I watched this again tonight and enjoyed it. Except for the waitress actress, who makes no favourable impression, everyone else is excellent.
Reply by AusFem
on July 16, 2017 at 8:11 AM
I'm still here. Haven't ditched TMDb for another site. Just been offline for a while. Haven't been well
Reply by genplant29
on July 16, 2017 at 1:44 PM
Great to see you, Aus! I hope you're doing/feeling better.
Reply by AusFem
on July 23, 2017 at 4:02 AM
Thanks genplant.
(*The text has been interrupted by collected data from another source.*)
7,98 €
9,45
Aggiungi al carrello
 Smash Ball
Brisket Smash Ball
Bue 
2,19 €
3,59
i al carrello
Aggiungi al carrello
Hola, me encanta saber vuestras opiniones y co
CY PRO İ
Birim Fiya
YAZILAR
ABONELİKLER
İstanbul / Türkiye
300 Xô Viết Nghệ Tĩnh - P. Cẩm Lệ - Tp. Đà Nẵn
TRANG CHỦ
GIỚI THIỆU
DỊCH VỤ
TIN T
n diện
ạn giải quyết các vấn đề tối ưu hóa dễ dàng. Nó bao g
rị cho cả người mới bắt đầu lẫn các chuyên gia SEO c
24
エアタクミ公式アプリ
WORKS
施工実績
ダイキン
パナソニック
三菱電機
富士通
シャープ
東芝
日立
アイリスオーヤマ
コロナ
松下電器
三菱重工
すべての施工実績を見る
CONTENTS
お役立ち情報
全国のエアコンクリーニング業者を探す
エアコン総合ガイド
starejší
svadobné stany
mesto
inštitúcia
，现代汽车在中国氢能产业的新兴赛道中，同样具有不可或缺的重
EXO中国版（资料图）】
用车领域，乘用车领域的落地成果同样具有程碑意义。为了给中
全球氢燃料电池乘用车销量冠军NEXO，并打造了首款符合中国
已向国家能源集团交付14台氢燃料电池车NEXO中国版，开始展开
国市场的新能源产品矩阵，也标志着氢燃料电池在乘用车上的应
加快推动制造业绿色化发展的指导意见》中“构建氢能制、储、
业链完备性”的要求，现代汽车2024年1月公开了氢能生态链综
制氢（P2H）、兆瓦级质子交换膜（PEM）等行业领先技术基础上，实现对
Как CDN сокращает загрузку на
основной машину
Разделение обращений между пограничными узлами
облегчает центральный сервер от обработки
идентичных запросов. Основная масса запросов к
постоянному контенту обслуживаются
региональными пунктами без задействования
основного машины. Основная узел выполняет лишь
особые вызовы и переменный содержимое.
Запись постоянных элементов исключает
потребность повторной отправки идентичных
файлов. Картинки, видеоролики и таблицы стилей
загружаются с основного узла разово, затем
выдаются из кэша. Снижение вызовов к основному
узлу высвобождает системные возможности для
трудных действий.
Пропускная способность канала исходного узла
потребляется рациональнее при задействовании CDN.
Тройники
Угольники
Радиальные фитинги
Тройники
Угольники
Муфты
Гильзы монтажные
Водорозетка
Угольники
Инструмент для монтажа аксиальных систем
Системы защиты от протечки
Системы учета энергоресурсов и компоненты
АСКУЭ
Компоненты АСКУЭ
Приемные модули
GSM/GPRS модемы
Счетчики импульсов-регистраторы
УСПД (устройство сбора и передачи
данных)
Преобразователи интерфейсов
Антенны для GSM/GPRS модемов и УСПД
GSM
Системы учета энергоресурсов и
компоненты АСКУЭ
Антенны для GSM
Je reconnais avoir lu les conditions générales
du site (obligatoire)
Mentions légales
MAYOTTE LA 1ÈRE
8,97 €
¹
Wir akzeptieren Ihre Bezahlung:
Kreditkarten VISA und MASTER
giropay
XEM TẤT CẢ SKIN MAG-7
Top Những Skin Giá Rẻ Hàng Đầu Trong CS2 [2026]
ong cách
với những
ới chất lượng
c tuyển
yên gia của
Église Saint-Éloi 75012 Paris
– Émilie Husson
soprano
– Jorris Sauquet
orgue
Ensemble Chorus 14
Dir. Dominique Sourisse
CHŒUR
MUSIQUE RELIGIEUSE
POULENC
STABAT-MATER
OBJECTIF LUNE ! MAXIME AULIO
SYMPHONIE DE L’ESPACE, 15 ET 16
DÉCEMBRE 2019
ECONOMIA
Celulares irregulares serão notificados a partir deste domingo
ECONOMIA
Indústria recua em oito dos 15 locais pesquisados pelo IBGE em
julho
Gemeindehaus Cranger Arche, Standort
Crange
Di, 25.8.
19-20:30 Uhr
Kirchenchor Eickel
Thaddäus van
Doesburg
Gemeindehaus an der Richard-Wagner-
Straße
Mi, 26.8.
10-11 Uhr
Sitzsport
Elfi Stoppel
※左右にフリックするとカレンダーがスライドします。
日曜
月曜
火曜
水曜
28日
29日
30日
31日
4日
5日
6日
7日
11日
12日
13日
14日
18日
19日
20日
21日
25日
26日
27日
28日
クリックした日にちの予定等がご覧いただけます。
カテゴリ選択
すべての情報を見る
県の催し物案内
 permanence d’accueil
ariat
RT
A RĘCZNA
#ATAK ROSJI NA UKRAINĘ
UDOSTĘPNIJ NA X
Getting there
Reply by Renovatio
on March 3, 2018 at 5:09 PM
Hope you feel better @ausfem
Great movie!
I bought a bluray collection of Hitchcock movies and have been watching one or two every month or so... Some I had seen before, others are new to me such as Shadow of a Doubt... Quality movie!
A lot of fun and I loved how Charlie and Charlie interacted the whole movie, how the way they relate to one another develops and changes... So good...
The charming cosmopolitain comes back to the idyllic small town... Under mysterious circumstances... Classic...
Reply by VinTinKin
on March 3, 2018 at 8:00 PM
Also hope that everybody has been well!
Right, and this remains "the idyllic small town" even after the return of Uncle Charlie because even though it's set in Santa Rosa, California - which may not come first to mind as "small town Americana" - Miss Wright and family continue along with correct mannerisms, lifestyles and wardrobe depicting this setting.
Our friendly, lovely and talented Teresa really knows how to hit films out of the park like baseballs because she exemplifies acting perfection in this, her fourth film, as a proven screen veteran of three prior, with more on the way.
While Waitress Louise somehow may have lost her motivation, the remainder of Shadow of a Doubt's supporting cast really holds its own.... "Young Charlie, there's a man loose in this country...."
Only one great performer as Teresa knows how to spare audiences nightmares in reaction to a line that brutal, and the same talent holds true down those rocky train tracks, when nobody will be seated for the clashing of the doubt with the shadow!